Click below to know how to apply for a Memorandum/certificate of satisfaction of charges registered under the companies act.
How to get a ‘Satisfaction of Charge’ certificate from the Registrar of companies?
The following are the forms for the creation/modification of charge:
| Details | Form No |
| Application for registration of creation, modification of charge (other than those related to debentures) | Form CHG-1 |
| Particulars of satisfaction charge | Form CHG-4 |
| Notice of appointment or cessation of receive or manager | Form CHG-6 |
| Application for registration of creation or modification of charge for debentures or rectification of particulars filed in respect of creation or modification of charge for debentures | Form CHG- 9 |
| Consolidation/Division/Increase in Share Capital or Members | Form SH-7 |
| Details of persons/directors/charged/specified | Form GNL-3 |
A Charge means an interest or lien created on the property and assets of the company or any of its undertakings or both as security and includes a mortgage.

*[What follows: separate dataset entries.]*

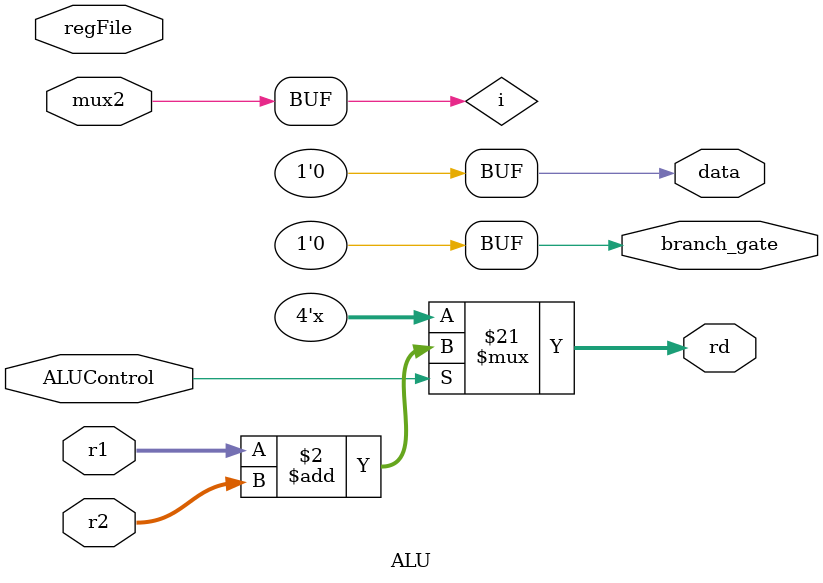
<source format=v>
module ALU (
//temp input/output of reg for testing
input [1:0] r1,
input [1:0] r2,
output reg [3:0] rd,

input regFile,
input mux2, //mux for regFile/SignExtended
input ALUControl,
output reg data,
output reg branch_gate //compair output for branches
);

//wire r1;
//wire r2;
wire i = mux2; //immidiate (sign extended will handle immidiate field from opcode)
//reg rd;

parameter //Arithmatic
          ADD = 1,
          SUB = 2,
          AND = 3,
          OR = 4,
          XOR = 5,
          SL = 6,
          SR = 7,
          //Immediate Arithmatic
          ADDI = 8,
          ANDI = 9,
          ORI = 10,
          XORI = 11,
          SLI = 12,
          SRI = 13,
          //load/store instrutions
          LOAD = 14,
          STORE = 15,
          //Branch Instructions
          BEQ = 16,
          BGT = 17,
          BGE = 18,
          BLT = 19,
          //JALR Instruction
          JALR = 20;
          

always @(ALUControl) //ALUControl will output a number from 0-20 so the ALU will know what operations to perfrom
begin
//setting ALU outputs to 0 at the begining
data = 0;
branch_gate = 0;

case (ALUControl)
    //Arithmatic
    ADD: begin
    rd = r1+r2;
    end
    SUB: begin
    rd = r1-r2;
    end
    AND: begin
    rd = r1&r2;
    end
    OR: begin
    rd = r1 | r2;
    end
    XOR: begin
    rd = r1^r2;
    end
    SL: begin
    rd = 1<<r1;
    end
    SR: begin
    rd = 1>>r1;
    end
    //Immediate Arithmatic
    ADDI: begin
    rd = r1+i;
    end
    ANDI: begin
    rd = r1&i;
    end
    ORI: begin
    rd = r1 | i;
    end
    XORI: begin
    rd = r1^i;
    end
    SLI: begin
    rd = 1<<i;
    end
    SRI: begin
    rd = 1>>i;
    end 
    //Load/Store Word
    LOAD: begin
    rd = r1+i;
    end
    STORE: begin
    //finish later
    end
    //Branch
    BEQ: begin
        if (r1 == r2) begin
        branch_gate = 1; //allowing a branch because terms are met
        end
        else begin
        branch_gate = 0; //terms not met, not allowing branch
        end
    end
    BGT: begin
        if (r1 > r2) begin
        branch_gate = 1; //allowing a branch because terms are met
        end
        else begin
        branch_gate = 0; //terms not met, not allowing branch
        end
    end
    BGE: begin
        if (r1 >= r2) begin
        branch_gate = 1; //allowing a branch because terms are met
        end
        else begin
        branch_gate = 0; //terms not met, not allowing branch
        end
    end
    BLT: begin
        if (r1 > r2) begin
        branch_gate = 1; //allowing a branch because terms are met
        end
        else begin
        branch_gate = 0; //terms not met, not allowing branch
        end
    end
    //Jump and Link Register
    JALR: begin
    //finish
    end           
endcase

end
endmodule
</source>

When a charge created on the property and assets of a company is registered by ROC, it is a notice of such charge to the public from the date of such registration. Any person dealing or acquiring such property or part thereof shall be deemed to have notice of such charge from the date of registration of the charge.
What happens to the lender if the charge created is not registered?
The charge created over security offered becomes void if it is not registered within the stipulated period prescribed under section 125 of companies’ acts. Where a charge is void for non-registration, no right of lien can be claimed by the creditor on the documents of title, as they were only supplementary to the charge and were delivered pursuant to the charge. Further, the unregistered charge becomes unenforceable on the date of winding up order; as the Official Liquidator would treat such creditor whose charge is not registered as an ordinary creditor instead of a secured creditor. Even in the case of going concern, the first charge holder loses the priority of a charge holder if the charge created by him has not been registered. For instance, if the subsequent charge is created on the same property by another lender, the subsequent charge holder who has registered the charge would enjoy priority of charge over such property or assets. In such cases, the second charge-holder (who registered the charge first) may at any time attach the exact property of the borrower and get the charge enforced by selling or disposing–off such property to recover his dues.
The important point to be noted here is that the borrower company is not discharged from its liability and obligations to the creditor just because the security offered for such liabilities turn out to be invalid. The consequence of non-registration of charge is that it badly hits the creditor as explained above i.e. the lender loses the security offered to him for the money financed and also he loses his secured creditor status against the liquidator and other creditors.
In terms of section 125(3) of companies acts, when a charge becomes void, the money secured thereby shall immediately become payable by the company. Further, the company, and every officer of the company or other people who are in default, shall be punishable for not registering the charge (section 142(2) of company acts).